SUPPLIED MATERIAL:
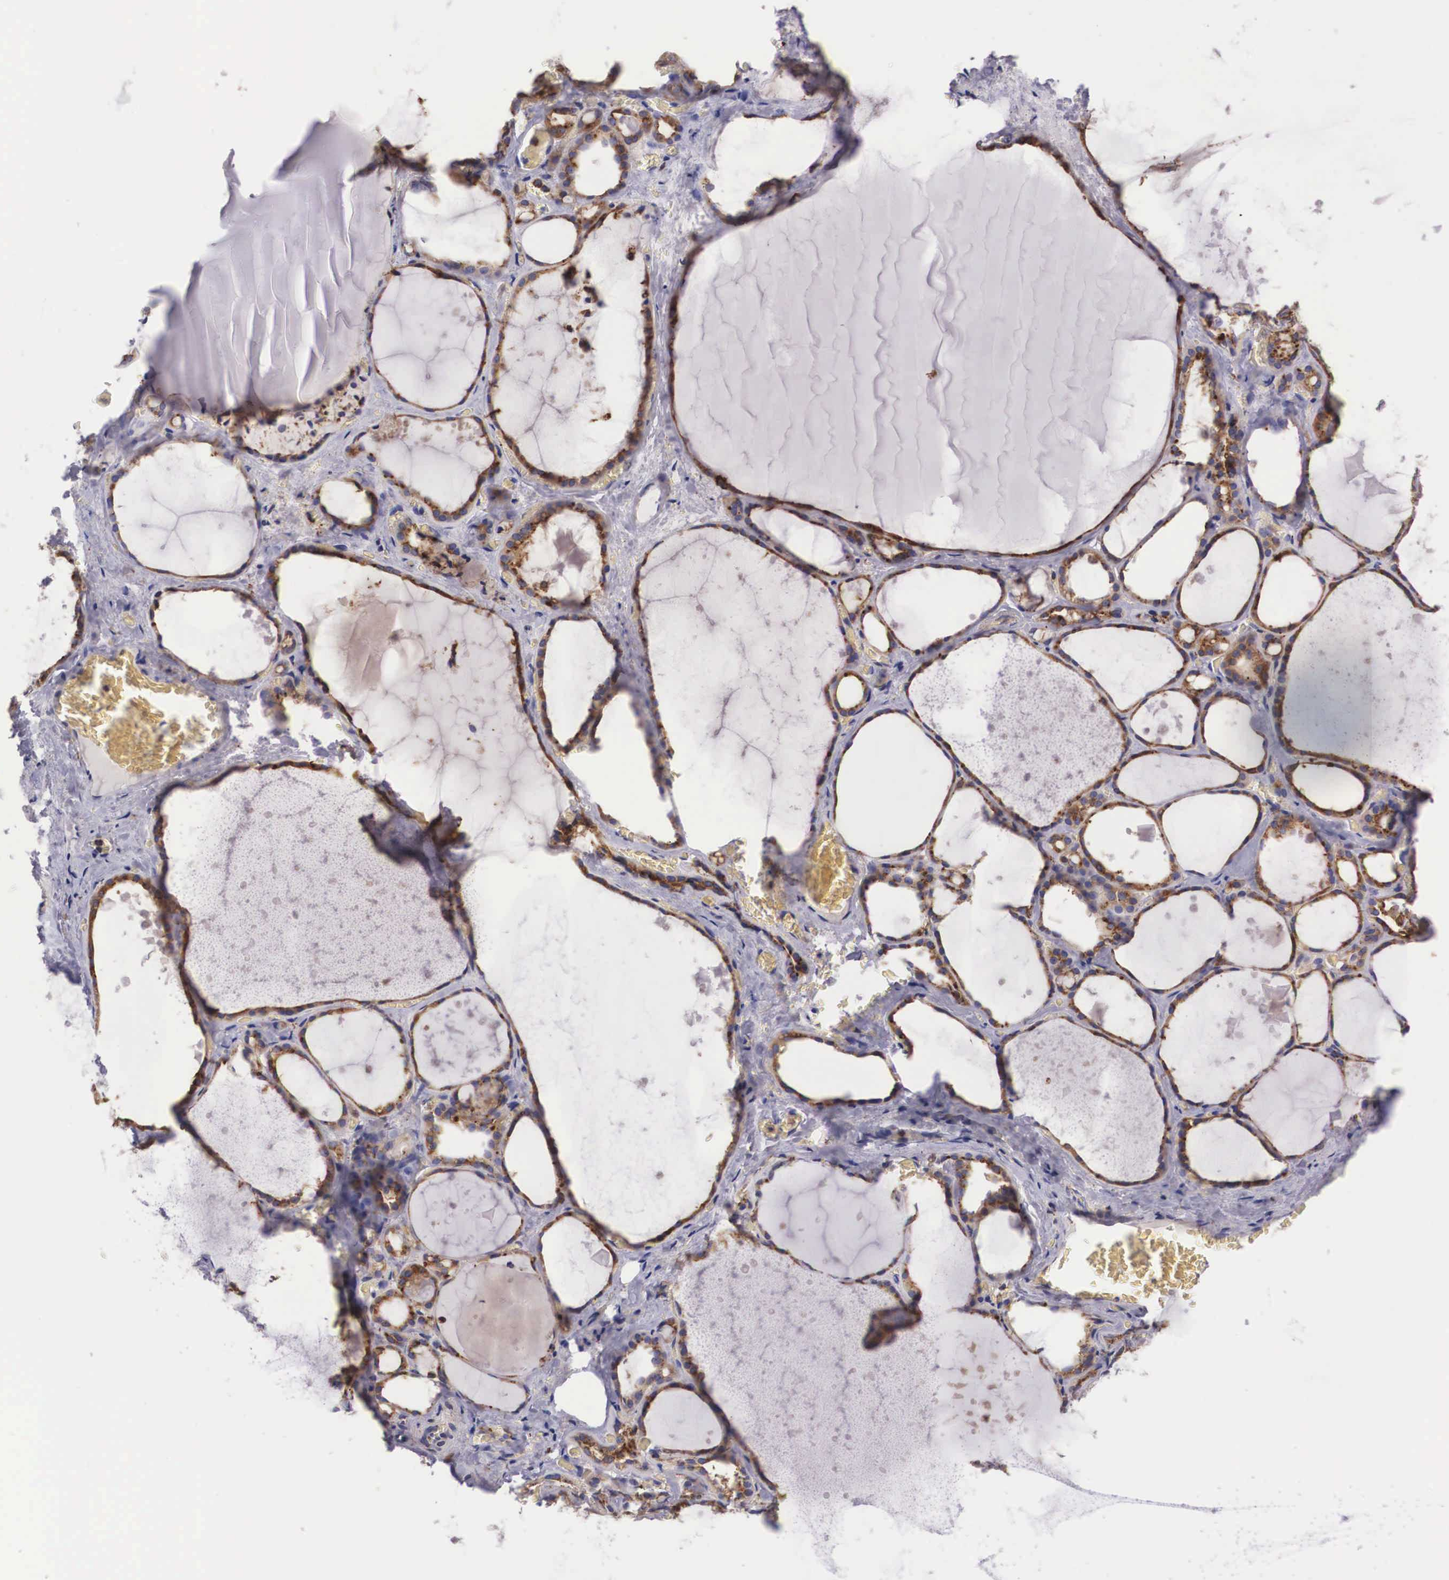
{"staining": {"intensity": "moderate", "quantity": ">75%", "location": "cytoplasmic/membranous"}, "tissue": "thyroid gland", "cell_type": "Glandular cells", "image_type": "normal", "snomed": [{"axis": "morphology", "description": "Normal tissue, NOS"}, {"axis": "topography", "description": "Thyroid gland"}], "caption": "Glandular cells show medium levels of moderate cytoplasmic/membranous staining in approximately >75% of cells in benign thyroid gland. (Brightfield microscopy of DAB IHC at high magnification).", "gene": "NAGA", "patient": {"sex": "male", "age": 76}}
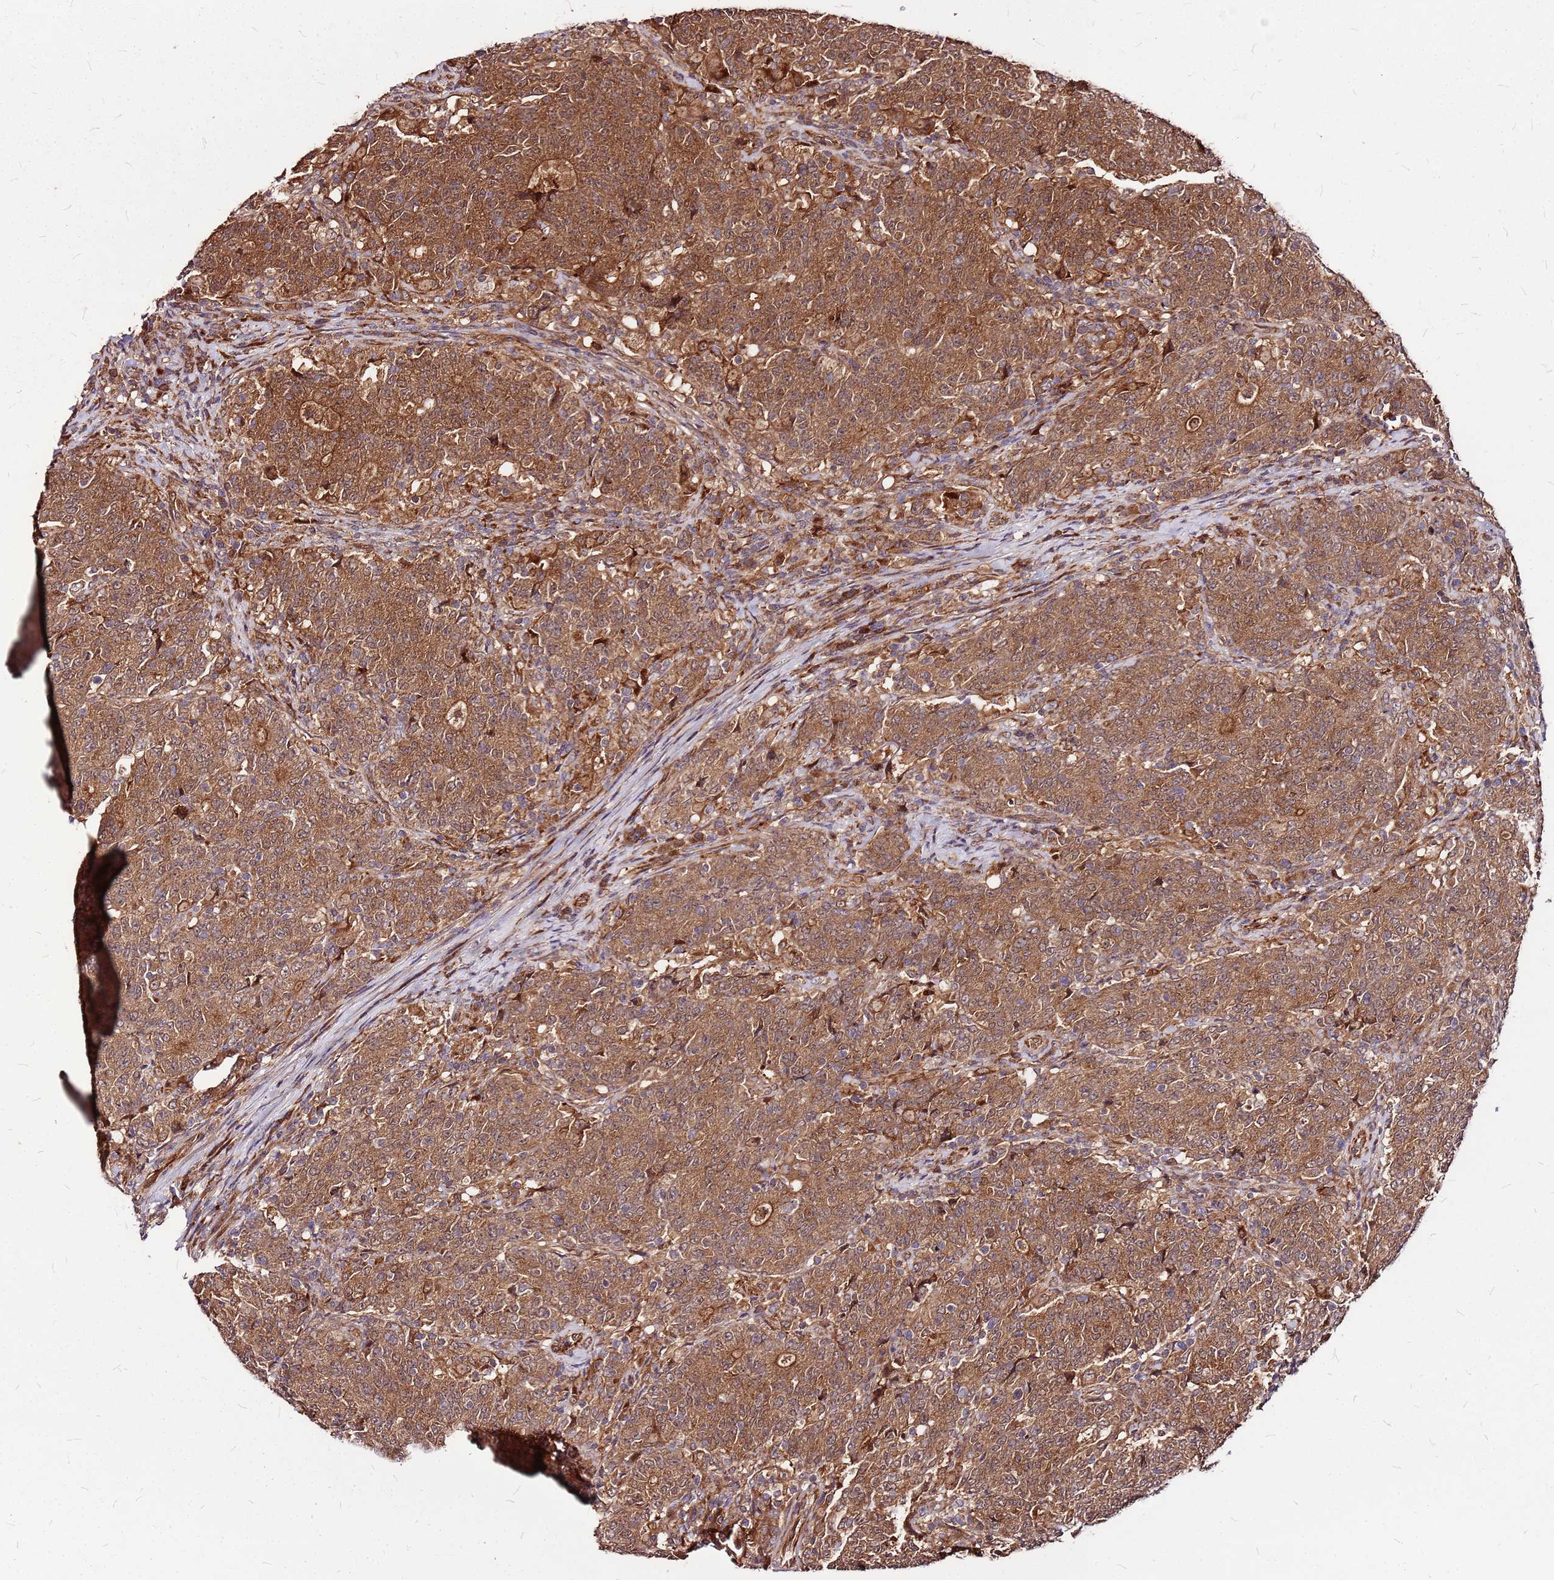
{"staining": {"intensity": "moderate", "quantity": ">75%", "location": "cytoplasmic/membranous"}, "tissue": "colorectal cancer", "cell_type": "Tumor cells", "image_type": "cancer", "snomed": [{"axis": "morphology", "description": "Adenocarcinoma, NOS"}, {"axis": "topography", "description": "Colon"}], "caption": "The immunohistochemical stain shows moderate cytoplasmic/membranous staining in tumor cells of adenocarcinoma (colorectal) tissue.", "gene": "LYPLAL1", "patient": {"sex": "female", "age": 75}}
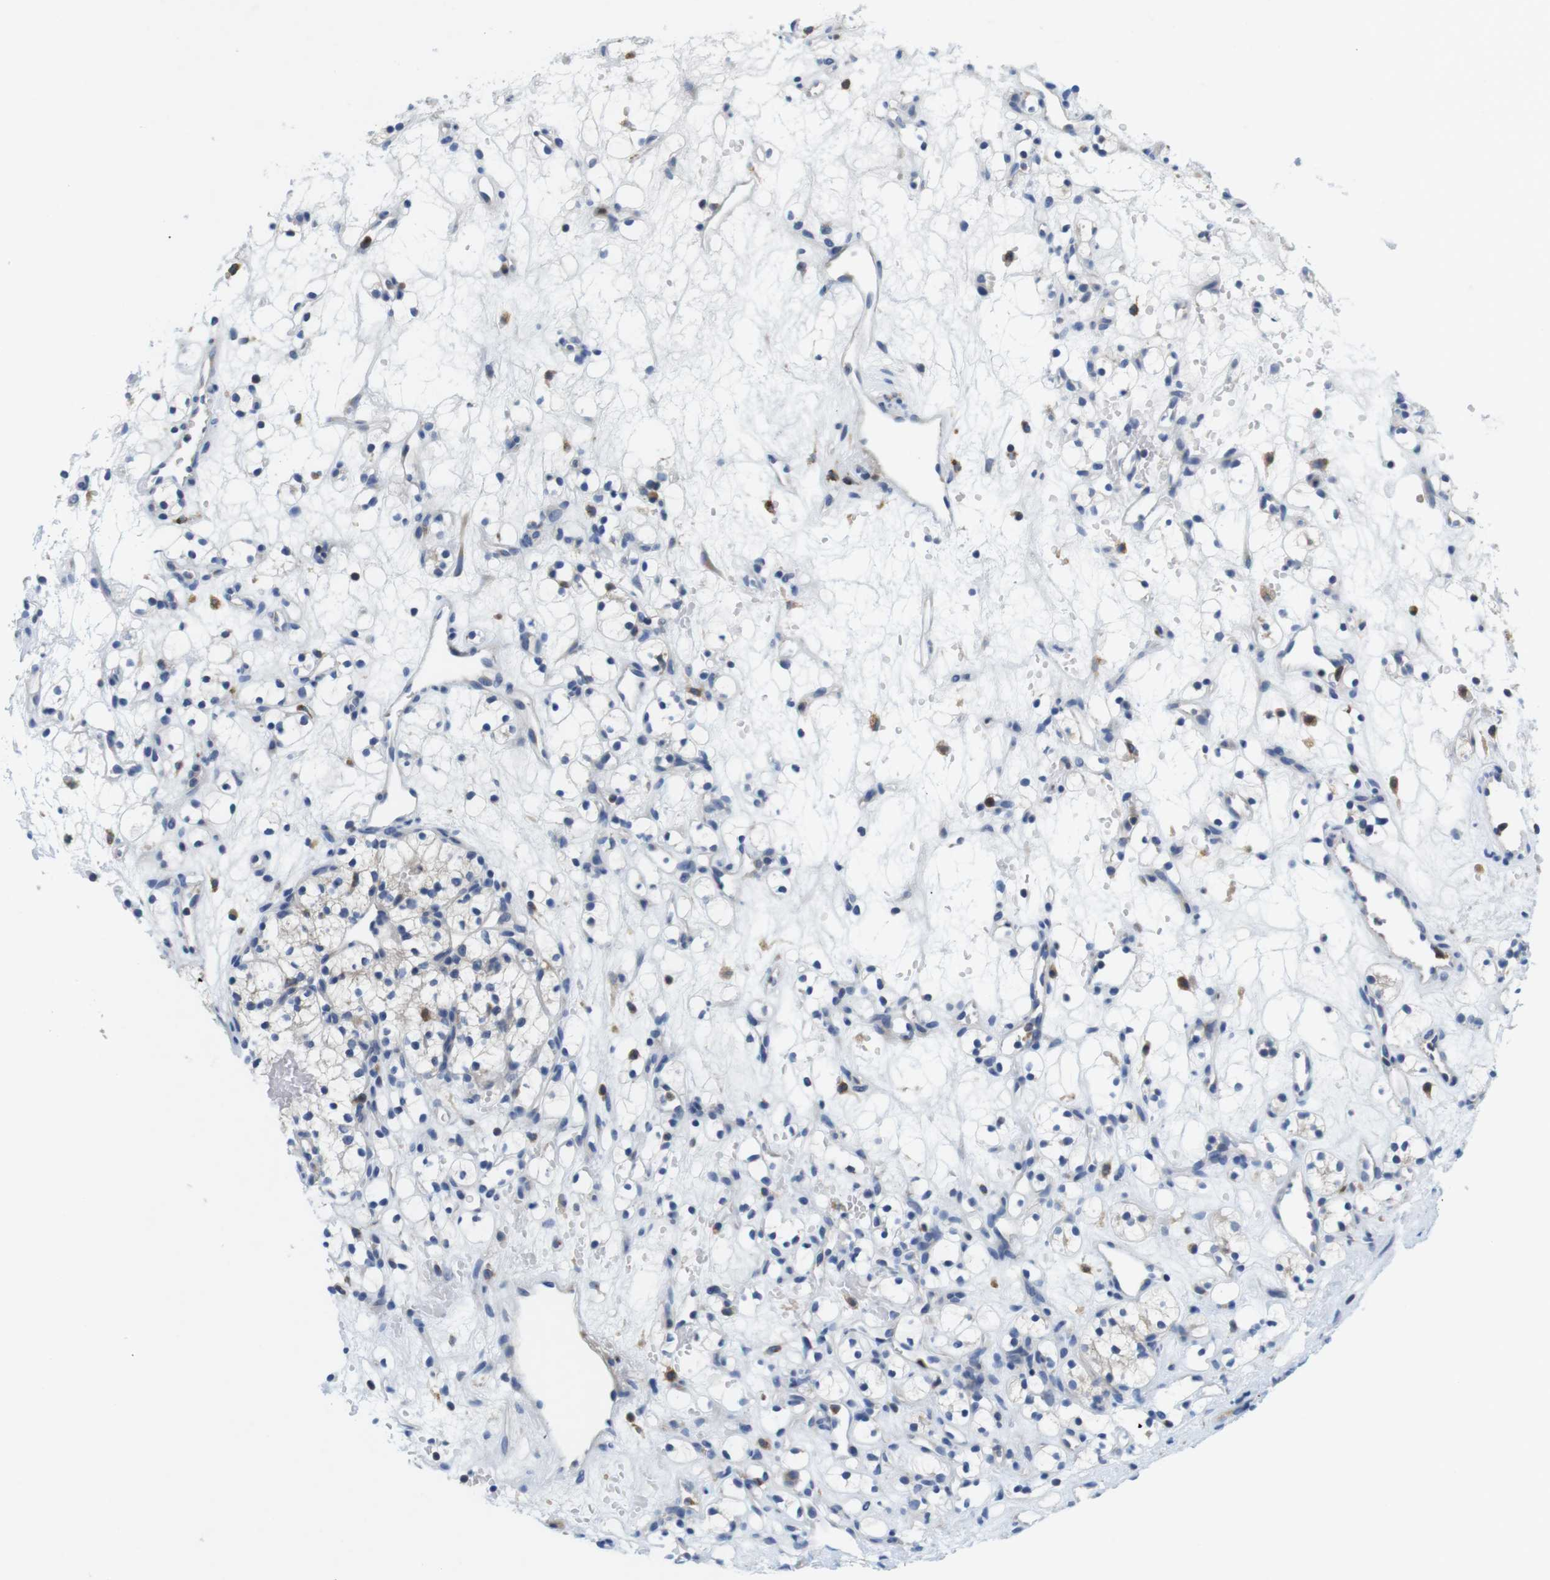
{"staining": {"intensity": "negative", "quantity": "none", "location": "none"}, "tissue": "renal cancer", "cell_type": "Tumor cells", "image_type": "cancer", "snomed": [{"axis": "morphology", "description": "Adenocarcinoma, NOS"}, {"axis": "topography", "description": "Kidney"}], "caption": "Immunohistochemistry photomicrograph of human renal cancer stained for a protein (brown), which exhibits no expression in tumor cells.", "gene": "CNGA2", "patient": {"sex": "female", "age": 60}}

WORK ITEM:
Full copy, no pictures: write out each line of the data exactly as it stands.

SOLUTION FOR THIS PROBLEM:
{"staining": {"intensity": "moderate", "quantity": ">75%", "location": "cytoplasmic/membranous"}, "tissue": "thyroid gland", "cell_type": "Glandular cells", "image_type": "normal", "snomed": [{"axis": "morphology", "description": "Normal tissue, NOS"}, {"axis": "topography", "description": "Thyroid gland"}], "caption": "Glandular cells show medium levels of moderate cytoplasmic/membranous staining in approximately >75% of cells in benign thyroid gland. (Brightfield microscopy of DAB IHC at high magnification).", "gene": "NAGA", "patient": {"sex": "male", "age": 76}}
{"staining": {"intensity": "moderate", "quantity": ">75%", "location": "cytoplasmic/membranous"}, "tissue": "colorectal cancer", "cell_type": "Tumor cells", "image_type": "cancer", "snomed": [{"axis": "morphology", "description": "Adenocarcinoma, NOS"}, {"axis": "topography", "description": "Colon"}], "caption": "The immunohistochemical stain shows moderate cytoplasmic/membranous staining in tumor cells of adenocarcinoma (colorectal) tissue.", "gene": "LYPLAL1", "patient": {"sex": "female", "age": 75}}
{"staining": {"intensity": "negative", "quantity": "none", "location": "none"}, "tissue": "renal cancer", "cell_type": "Tumor cells", "image_type": "cancer", "snomed": [{"axis": "morphology", "description": "Adenocarcinoma, NOS"}, {"axis": "topography", "description": "Kidney"}], "caption": "Immunohistochemistry photomicrograph of human renal cancer stained for a protein (brown), which exhibits no expression in tumor cells.", "gene": "CNGA2", "patient": {"sex": "female", "age": 60}}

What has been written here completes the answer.